- Collection entries
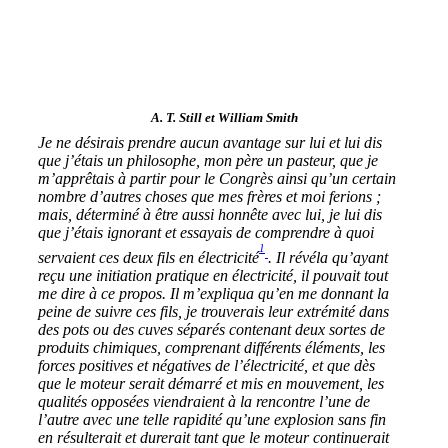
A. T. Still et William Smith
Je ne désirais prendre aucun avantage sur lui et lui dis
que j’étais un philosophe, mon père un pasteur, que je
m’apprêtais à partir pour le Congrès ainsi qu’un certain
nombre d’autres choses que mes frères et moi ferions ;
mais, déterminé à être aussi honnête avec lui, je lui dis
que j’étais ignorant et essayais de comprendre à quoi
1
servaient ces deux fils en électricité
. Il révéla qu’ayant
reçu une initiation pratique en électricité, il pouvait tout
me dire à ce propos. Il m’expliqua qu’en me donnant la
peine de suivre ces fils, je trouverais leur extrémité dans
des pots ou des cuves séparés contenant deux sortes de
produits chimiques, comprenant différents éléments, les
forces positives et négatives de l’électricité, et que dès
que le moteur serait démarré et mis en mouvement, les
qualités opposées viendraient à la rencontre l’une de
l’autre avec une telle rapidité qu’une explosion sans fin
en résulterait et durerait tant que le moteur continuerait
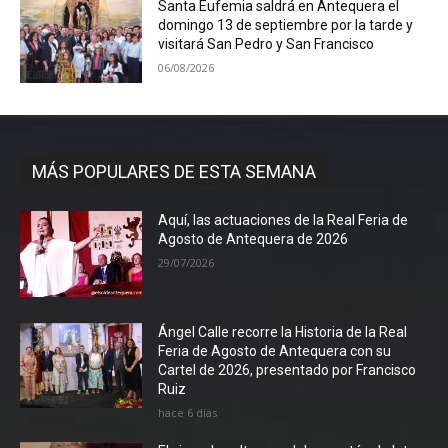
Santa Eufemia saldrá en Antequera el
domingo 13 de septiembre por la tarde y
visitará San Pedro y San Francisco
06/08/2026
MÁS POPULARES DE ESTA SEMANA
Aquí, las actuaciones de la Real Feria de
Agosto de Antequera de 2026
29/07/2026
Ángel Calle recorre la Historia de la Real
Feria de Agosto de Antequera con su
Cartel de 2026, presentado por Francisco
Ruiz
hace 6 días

* * *

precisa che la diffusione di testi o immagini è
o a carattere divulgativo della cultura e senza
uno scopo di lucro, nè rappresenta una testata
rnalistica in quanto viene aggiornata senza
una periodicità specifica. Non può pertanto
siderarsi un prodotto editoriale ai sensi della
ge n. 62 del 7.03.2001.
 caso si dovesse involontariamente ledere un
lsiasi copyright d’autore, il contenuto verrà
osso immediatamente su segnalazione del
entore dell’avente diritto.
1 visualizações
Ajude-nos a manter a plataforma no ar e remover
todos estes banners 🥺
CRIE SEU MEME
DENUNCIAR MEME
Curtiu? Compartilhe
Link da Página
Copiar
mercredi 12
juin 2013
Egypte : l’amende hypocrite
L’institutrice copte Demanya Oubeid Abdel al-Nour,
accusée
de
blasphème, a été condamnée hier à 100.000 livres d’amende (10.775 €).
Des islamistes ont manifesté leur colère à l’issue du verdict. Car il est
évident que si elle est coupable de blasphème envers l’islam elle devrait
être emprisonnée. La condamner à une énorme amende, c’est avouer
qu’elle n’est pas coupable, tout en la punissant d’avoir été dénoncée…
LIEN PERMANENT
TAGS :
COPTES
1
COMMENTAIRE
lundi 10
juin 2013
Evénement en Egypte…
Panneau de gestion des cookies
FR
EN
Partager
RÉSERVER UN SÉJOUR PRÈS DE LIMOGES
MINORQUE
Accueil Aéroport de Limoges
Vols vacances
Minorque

...

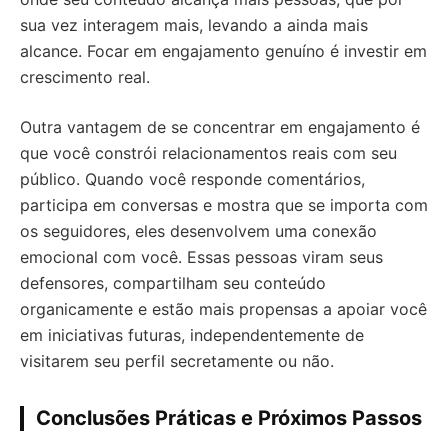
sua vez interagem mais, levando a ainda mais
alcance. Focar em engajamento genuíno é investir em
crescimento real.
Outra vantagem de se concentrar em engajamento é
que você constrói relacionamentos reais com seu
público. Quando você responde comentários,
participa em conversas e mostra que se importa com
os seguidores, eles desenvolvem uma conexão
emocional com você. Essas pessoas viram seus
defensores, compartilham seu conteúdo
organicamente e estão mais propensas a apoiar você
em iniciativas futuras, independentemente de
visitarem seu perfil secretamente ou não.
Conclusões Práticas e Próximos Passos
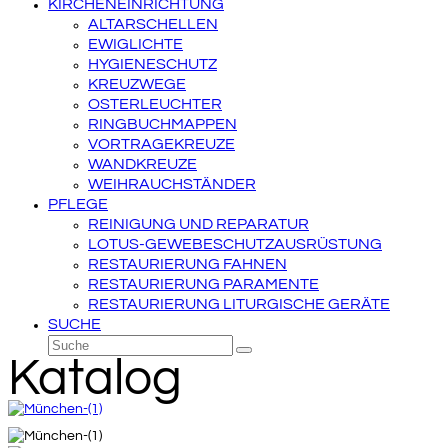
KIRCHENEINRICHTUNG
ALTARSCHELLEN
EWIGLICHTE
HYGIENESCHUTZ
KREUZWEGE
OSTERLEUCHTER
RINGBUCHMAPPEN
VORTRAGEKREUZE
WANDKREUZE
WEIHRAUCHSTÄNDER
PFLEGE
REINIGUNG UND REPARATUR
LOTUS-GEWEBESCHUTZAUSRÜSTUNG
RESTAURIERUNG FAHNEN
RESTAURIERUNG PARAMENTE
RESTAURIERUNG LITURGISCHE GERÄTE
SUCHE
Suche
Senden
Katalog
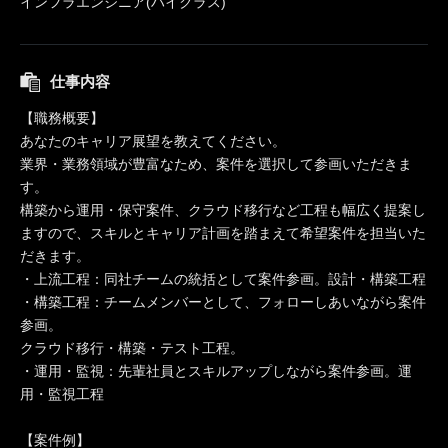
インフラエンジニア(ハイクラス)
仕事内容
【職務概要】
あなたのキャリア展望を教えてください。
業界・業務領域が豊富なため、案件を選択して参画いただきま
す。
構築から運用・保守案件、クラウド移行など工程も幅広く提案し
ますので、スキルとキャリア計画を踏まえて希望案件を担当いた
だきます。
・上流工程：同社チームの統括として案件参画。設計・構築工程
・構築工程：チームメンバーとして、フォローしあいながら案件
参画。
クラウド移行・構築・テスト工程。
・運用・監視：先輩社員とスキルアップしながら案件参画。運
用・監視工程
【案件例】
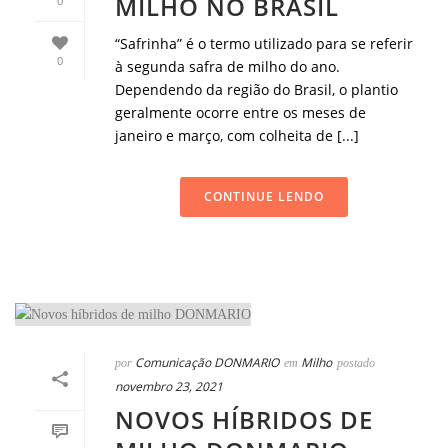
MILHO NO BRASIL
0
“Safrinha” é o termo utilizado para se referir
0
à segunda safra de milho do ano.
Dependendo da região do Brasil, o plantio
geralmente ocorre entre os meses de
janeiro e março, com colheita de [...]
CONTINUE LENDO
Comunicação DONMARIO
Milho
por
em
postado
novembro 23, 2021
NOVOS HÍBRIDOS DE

- PROBLEM STATEMENT
Using the records above, restate word for word the lines from the one with "una periodicità specifica. Non può pertanto" through the one with "blasphème, a été", both included.

- WRITTEN RESPONSE
una periodicità specifica. Non può pertanto
siderarsi un prodotto editoriale ai sensi della
ge n. 62 del 7.03.2001.
 caso si dovesse involontariamente ledere un
lsiasi copyright d’autore, il contenuto verrà
osso immediatamente su segnalazione del
entore dell’avente diritto.
1 visualizações
Ajude-nos a manter a plataforma no ar e remover
todos estes banners 🥺
CRIE SEU MEME
DENUNCIAR MEME
Curtiu? Compartilhe
Link da Página
Copiar
mercredi 12
juin 2013
Egypte : l’amende hypocrite
L’institutrice copte Demanya Oubeid Abdel al-Nour,
accusée
de
blasphème, a été condamnée hier à 100.000 livres d’amende (10.775 €).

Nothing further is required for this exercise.